_PROBLEM DETAILS_
The answer must consist of each line of the records below that contains the string "lines".

_INFORMATION GIVEN_
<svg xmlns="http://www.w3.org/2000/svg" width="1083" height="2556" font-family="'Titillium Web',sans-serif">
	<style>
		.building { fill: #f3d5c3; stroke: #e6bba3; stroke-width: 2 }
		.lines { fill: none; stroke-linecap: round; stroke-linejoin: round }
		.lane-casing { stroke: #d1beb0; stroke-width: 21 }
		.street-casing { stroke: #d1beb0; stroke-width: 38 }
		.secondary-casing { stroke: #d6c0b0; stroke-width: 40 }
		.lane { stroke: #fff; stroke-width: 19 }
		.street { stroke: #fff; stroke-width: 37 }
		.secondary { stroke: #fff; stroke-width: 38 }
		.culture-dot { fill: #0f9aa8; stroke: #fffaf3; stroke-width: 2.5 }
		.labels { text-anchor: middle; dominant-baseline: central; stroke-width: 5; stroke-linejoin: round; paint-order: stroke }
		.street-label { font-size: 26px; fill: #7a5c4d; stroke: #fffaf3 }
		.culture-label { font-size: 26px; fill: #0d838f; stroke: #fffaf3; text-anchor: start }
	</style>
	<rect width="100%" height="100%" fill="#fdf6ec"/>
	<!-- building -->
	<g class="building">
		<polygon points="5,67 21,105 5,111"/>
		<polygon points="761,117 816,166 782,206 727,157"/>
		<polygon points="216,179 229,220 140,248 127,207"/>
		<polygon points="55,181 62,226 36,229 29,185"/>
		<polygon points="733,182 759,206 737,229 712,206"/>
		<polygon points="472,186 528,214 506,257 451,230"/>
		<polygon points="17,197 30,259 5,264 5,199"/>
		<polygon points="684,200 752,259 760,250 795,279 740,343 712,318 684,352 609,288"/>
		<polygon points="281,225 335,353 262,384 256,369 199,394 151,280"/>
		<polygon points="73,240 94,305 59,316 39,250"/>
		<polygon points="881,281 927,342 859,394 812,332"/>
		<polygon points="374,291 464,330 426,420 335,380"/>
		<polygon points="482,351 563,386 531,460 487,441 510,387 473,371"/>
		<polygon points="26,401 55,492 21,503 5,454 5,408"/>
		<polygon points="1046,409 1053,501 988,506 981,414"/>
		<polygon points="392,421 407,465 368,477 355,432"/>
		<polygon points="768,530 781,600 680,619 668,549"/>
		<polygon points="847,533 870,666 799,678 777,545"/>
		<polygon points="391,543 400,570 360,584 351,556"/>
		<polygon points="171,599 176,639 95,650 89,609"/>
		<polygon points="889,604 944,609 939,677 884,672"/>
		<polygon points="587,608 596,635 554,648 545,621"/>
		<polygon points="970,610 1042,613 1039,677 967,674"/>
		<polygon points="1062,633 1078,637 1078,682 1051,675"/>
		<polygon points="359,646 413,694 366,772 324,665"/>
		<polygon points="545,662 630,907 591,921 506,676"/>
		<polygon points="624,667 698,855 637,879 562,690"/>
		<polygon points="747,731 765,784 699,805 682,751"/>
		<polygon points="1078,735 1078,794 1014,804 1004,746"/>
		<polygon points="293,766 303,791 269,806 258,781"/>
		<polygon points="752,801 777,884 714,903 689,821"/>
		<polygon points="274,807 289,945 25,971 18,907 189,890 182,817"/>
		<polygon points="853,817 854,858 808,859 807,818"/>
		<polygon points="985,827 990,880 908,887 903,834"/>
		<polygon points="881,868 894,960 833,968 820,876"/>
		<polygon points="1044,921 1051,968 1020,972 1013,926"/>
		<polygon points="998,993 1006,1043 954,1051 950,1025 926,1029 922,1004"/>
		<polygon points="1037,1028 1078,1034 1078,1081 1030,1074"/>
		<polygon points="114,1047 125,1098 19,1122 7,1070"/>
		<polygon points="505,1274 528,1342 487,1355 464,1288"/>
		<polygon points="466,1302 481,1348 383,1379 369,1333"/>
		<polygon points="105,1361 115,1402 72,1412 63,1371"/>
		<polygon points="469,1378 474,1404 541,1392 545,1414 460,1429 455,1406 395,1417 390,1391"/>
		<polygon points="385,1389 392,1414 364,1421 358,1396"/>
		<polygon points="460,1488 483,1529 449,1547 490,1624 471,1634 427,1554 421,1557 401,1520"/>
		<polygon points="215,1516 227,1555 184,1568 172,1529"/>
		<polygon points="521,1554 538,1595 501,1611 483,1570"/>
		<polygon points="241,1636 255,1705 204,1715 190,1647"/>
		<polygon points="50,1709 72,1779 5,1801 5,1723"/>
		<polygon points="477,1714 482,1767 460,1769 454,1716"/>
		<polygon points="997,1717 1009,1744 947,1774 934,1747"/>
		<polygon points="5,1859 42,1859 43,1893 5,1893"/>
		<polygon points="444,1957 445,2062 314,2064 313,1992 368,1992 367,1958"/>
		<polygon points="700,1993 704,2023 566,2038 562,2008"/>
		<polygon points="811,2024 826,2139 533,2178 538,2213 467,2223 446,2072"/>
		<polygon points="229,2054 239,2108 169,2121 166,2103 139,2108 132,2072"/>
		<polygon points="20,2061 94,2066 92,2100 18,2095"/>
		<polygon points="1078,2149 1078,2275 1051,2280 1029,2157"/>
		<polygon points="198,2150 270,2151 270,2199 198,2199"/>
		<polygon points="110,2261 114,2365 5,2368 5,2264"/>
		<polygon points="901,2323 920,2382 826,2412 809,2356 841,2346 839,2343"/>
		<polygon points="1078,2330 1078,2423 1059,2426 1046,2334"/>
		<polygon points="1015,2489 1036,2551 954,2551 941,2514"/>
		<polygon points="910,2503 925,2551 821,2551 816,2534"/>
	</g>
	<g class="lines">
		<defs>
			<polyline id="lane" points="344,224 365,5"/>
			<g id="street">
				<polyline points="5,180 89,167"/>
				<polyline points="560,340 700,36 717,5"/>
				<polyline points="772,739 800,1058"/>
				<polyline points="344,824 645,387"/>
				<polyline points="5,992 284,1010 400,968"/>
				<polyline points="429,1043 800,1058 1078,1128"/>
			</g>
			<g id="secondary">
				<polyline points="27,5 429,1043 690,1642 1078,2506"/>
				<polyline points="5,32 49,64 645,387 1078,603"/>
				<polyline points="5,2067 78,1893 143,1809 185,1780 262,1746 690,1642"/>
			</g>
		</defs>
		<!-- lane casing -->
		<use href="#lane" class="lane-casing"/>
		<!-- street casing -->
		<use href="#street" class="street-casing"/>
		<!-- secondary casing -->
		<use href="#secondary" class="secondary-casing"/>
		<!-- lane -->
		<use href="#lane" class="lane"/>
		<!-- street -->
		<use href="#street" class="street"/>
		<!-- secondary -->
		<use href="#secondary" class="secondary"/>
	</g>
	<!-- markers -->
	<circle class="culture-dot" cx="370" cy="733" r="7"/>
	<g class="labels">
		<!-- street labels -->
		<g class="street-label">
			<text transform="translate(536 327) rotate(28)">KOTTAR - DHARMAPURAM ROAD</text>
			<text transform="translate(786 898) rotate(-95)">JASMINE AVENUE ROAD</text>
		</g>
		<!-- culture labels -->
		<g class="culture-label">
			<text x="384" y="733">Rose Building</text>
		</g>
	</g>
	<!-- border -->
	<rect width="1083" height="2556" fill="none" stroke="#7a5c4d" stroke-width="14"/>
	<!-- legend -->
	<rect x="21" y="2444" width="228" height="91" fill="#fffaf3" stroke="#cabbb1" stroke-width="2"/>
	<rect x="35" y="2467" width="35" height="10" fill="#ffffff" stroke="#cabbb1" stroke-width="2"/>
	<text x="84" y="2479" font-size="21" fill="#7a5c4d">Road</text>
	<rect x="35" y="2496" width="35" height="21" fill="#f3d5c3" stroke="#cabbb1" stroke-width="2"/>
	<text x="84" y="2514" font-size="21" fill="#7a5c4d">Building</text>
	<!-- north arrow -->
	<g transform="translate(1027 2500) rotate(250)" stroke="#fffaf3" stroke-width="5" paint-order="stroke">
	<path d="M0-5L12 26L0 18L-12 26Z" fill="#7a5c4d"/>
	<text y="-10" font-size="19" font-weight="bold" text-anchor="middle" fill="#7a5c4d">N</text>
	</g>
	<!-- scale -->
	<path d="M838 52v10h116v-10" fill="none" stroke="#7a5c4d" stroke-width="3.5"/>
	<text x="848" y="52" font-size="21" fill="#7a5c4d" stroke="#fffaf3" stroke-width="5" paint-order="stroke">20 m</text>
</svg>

_RESPONSE TO THIS EXERCISE_
		.lines { fill: none; stroke-linecap: round; stroke-linejoin: round }
	<g class="lines">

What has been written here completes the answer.